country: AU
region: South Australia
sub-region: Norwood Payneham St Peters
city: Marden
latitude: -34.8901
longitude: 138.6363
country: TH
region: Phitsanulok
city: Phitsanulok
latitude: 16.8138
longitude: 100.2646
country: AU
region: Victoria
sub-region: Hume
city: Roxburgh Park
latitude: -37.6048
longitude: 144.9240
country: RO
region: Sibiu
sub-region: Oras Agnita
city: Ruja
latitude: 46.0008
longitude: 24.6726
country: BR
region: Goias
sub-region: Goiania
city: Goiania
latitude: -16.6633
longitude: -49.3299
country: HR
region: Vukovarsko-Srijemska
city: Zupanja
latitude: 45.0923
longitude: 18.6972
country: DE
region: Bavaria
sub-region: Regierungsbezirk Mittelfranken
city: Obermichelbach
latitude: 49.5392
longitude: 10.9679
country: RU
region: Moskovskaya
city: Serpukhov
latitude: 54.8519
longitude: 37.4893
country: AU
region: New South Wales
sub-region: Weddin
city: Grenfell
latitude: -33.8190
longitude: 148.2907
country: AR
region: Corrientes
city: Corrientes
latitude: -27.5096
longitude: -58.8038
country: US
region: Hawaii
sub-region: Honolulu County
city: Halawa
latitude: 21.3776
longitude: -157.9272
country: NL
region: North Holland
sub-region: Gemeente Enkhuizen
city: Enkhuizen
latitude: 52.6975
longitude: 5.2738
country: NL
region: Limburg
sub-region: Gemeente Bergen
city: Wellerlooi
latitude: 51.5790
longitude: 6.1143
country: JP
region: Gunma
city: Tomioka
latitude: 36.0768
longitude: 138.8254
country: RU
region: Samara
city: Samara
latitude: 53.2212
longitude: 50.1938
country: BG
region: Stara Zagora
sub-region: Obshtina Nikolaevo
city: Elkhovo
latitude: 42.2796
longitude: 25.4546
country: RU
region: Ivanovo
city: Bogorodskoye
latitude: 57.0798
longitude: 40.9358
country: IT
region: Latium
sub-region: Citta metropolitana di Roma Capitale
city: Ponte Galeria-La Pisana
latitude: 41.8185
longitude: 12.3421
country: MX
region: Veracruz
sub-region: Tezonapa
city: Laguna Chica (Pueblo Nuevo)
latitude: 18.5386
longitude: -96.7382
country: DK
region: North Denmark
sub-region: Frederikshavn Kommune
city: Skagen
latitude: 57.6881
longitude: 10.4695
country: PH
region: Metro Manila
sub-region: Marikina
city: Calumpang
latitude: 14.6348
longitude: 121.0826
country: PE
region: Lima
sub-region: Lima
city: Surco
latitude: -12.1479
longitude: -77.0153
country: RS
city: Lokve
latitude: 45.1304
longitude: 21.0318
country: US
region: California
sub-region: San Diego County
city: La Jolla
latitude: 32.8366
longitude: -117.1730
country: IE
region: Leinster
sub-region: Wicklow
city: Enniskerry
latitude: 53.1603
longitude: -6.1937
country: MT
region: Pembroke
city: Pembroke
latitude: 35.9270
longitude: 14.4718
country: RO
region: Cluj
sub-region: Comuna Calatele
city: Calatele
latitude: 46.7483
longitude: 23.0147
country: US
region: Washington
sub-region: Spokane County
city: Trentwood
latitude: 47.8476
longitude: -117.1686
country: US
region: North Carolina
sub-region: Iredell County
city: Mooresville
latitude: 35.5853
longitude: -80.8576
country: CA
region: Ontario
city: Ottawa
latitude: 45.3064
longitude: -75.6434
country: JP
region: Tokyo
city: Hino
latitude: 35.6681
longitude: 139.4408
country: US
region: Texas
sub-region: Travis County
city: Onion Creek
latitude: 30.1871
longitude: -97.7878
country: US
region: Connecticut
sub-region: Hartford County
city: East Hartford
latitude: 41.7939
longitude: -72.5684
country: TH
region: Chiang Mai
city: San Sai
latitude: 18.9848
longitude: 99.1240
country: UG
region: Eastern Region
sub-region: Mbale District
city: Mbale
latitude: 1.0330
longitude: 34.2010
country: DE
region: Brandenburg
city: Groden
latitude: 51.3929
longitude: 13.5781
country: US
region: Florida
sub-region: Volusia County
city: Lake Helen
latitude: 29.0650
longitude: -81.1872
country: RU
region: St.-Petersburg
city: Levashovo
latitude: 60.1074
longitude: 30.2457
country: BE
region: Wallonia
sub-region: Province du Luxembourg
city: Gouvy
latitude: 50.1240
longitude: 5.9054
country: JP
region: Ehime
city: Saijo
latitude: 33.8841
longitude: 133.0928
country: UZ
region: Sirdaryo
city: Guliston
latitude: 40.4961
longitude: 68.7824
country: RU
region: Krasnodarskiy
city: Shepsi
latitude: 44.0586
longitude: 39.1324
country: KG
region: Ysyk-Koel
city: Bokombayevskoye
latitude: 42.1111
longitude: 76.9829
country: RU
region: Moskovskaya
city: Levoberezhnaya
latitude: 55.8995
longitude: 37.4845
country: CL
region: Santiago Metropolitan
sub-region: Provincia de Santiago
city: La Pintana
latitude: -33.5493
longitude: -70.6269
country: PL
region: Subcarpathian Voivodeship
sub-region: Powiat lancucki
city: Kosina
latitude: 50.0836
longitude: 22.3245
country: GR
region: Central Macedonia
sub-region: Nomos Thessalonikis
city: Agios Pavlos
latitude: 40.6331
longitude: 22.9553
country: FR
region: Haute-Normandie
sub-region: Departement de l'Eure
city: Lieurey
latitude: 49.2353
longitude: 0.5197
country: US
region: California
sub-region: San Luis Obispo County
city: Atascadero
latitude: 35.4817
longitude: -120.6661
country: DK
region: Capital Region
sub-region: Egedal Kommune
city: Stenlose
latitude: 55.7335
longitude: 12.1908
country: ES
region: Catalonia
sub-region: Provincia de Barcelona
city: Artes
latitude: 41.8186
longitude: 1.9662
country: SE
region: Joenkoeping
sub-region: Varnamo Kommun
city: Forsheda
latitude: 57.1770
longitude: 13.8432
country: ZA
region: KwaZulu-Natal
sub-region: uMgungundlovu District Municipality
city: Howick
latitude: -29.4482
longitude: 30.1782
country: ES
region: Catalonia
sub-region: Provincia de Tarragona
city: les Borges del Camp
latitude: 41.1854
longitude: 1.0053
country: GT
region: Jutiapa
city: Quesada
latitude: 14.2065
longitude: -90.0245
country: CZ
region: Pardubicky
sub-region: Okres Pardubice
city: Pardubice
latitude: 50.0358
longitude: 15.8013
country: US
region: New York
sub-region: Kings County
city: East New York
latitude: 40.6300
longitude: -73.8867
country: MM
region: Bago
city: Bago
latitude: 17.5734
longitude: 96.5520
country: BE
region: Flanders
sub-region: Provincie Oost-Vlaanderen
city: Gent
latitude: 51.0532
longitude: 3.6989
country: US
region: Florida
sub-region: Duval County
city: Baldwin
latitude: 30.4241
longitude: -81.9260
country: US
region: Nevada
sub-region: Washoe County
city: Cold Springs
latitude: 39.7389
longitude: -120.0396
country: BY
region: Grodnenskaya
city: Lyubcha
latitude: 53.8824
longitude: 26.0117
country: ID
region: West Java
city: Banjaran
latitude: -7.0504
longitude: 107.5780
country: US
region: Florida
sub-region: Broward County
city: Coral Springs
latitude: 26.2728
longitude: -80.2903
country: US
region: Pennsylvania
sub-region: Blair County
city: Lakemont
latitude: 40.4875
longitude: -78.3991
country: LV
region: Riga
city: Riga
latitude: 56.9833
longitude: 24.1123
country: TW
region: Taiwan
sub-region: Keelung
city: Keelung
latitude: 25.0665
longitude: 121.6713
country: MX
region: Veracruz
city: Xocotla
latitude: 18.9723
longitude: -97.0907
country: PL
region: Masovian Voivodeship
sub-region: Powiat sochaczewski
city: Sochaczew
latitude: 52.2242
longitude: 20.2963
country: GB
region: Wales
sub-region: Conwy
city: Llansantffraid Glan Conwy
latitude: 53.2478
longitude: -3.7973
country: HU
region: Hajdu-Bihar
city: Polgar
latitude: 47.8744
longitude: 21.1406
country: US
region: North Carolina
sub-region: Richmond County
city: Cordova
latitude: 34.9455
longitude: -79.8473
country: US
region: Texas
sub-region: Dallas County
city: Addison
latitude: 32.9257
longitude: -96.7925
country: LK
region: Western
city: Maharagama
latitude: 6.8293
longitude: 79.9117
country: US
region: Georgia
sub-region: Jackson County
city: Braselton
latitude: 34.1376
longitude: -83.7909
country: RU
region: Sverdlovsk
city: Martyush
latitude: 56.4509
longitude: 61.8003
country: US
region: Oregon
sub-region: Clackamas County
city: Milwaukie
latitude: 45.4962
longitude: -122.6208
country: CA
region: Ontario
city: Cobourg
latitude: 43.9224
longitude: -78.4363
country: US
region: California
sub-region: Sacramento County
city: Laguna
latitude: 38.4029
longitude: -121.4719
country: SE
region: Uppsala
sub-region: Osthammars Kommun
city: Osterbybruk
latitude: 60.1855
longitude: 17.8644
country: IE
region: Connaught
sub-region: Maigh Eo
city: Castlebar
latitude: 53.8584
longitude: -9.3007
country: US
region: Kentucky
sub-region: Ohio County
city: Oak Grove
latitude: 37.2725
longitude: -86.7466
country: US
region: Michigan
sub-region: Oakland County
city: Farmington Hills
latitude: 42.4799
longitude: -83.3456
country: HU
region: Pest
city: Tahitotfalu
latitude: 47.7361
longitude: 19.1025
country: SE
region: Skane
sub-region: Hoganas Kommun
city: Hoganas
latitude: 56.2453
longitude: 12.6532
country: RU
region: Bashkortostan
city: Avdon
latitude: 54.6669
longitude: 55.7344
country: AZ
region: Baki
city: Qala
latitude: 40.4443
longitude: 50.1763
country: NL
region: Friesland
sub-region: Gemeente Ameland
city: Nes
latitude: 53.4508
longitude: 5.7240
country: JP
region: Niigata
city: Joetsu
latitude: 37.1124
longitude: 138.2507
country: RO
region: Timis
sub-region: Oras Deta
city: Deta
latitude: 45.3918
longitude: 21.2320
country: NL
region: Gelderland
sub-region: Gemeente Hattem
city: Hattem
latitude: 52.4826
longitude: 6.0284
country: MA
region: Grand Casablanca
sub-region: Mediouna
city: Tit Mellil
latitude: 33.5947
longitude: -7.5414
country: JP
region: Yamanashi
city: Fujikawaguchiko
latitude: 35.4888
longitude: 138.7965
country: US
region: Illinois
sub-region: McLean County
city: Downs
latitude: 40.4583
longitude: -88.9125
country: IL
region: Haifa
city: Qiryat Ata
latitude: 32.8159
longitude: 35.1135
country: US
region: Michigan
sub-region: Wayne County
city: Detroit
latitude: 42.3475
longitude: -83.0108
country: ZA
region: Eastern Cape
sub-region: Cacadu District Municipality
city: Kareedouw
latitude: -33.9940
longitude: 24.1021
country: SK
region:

------------------------------------------------------------

(DIRECTIVE):
Transcribe the lines of the material from the line containing "longitude: -121.4719" to the line containing "region: Gelderland", both included, reproducing each one without alteration.

(SOLUTION TO THIS TASK):
longitude: -121.4719
country: SE
region: Uppsala
sub-region: Osthammars Kommun
city: Osterbybruk
latitude: 60.1855
longitude: 17.8644
country: IE
region: Connaught
sub-region: Maigh Eo
city: Castlebar
latitude: 53.8584
longitude: -9.3007
country: US
region: Kentucky
sub-region: Ohio County
city: Oak Grove
latitude: 37.2725
longitude: -86.7466
country: US
region: Michigan
sub-region: Oakland County
city: Farmington Hills
latitude: 42.4799
longitude: -83.3456
country: HU
region: Pest
city: Tahitotfalu
latitude: 47.7361
longitude: 19.1025
country: SE
region: Skane
sub-region: Hoganas Kommun
city: Hoganas
latitude: 56.2453
longitude: 12.6532
country: RU
region: Bashkortostan
city: Avdon
latitude: 54.6669
longitude: 55.7344
country: AZ
region: Baki
city: Qala
latitude: 40.4443
longitude: 50.1763
country: NL
region: Friesland
sub-region: Gemeente Ameland
city: Nes
latitude: 53.4508
longitude: 5.7240
country: JP
region: Niigata
city: Joetsu
latitude: 37.1124
longitude: 138.2507
country: RO
region: Timis
sub-region: Oras Deta
city: Deta
latitude: 45.3918
longitude: 21.2320
country: NL
region: Gelderland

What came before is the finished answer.